En el preámbulo del Estatuto, promulgado el 8 de abril de 1924, se decía que «el Estado para ser democrático ha de apoyarse en municipios libres» [2]​ y se afirmaba el carácter autónomo de los municipios, por lo que podrían dotarse de sus propios regímenes de gobierno y mantener una gestión económica independiente del Estado central. En el articulado se establecía la elección democrática por sufragio universal de dos tercios de los concejales. Podrían votar los varones mayores de 23 años –rebajándose en dos años la edad de voto anterior- y las mujeres que reunieran determinados requisitos, como no estar casadas, lo que es un antecedente directo del sufragio femenino que instaurará la II República. Las localidades menores de 500 habitantes funcionarían en régimen de concejo abierto. También se preveía la creación de un cuerpo de secretarios municipales.[11]

Los ayuntamientos tendrían plena autonomía para desarrollar la política urbanística, de infraestructuras y de servicios, y en cuanto a la financiación el Estado les cedería determinados tributos y arbitrios. Por último, el Estatuto reguló detalladamente el crédito municipal y el recurso a los presupuestos extraordinarios.[12]

El nuevo sistema de financiación se aplicó inmediatamente con el resultado, según el historiador Eduardo González Calleja, de que los ayuntamientos tuvieron "mayores recursos ordinarios y extraordinarios" con los que "pudieron ejecutar obras públicas y mejorar los servicios indispensables (enseñanza, sanidad) para brindar un mínimo de nivel de vida y de consumo a los vecinos". Pero este aumento del gasto municipal —que pasó de representar en 1924 el 14% del gasto total de las Administraciones Públicas al 15,8 en 1926— supuso también el incremento de la deuda municipal que pasó de 792 millones en 1923 a 1.388 en 1929.[13]

El reconocimiento de la autonomía financiera de los municipios chocó con la Diputación Foral de Navarra que envió una delegación a Madrid, que se entrevistó con Calvo Sotelo, con Primo de Rivera y con el rey, para advertirles que la Ley Paccionada de 1841 preveía la intervención directa de la Diputación Foral en la administración económica de los municipios navarros.

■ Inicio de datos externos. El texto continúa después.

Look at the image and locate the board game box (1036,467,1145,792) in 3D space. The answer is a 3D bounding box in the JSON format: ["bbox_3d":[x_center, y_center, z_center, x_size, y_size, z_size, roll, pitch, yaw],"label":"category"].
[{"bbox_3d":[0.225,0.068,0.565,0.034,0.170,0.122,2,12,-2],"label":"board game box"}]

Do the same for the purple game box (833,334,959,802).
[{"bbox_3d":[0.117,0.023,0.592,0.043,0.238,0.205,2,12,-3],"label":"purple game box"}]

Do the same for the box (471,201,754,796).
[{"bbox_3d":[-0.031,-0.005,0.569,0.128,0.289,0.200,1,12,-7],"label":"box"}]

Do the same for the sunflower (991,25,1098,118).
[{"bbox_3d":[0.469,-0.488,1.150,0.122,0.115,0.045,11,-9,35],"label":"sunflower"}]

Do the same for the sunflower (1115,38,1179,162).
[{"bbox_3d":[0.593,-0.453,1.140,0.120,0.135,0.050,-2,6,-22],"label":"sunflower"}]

La Dictadura cedió enseguida. En una Real Orden de 11 de abril de 1924 se reconoció que el Estatuto municipal se aplicaría en Navarra solo en «lo que no se oponga al régimen establecido por la Ley de 16 de agosto de 1841» y además concedía a la Diputación foral la facultad de «dictar las reglas necesarias para armonizar su régimen privativo con la autonomía que el Estatuto concede a todos los Ayuntamientos de la Nación».[14]

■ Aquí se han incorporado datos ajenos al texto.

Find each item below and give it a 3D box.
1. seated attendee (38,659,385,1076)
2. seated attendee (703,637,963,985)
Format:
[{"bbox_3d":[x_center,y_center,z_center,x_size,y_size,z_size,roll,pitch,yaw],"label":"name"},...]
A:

La prometida democratización de los ayuntamientos no se produjo porque las elecciones nunca se celebraron.[15]​ Durante toda la Dictadura los concejales y los alcaldes fueron designados por los gobernadores civiles, a su vez nombrados por el gobierno, "con el objeto no declarado de contar con corporaciones monolíticas de la Unión Patriótica", según Eduardo González Calleja.[13]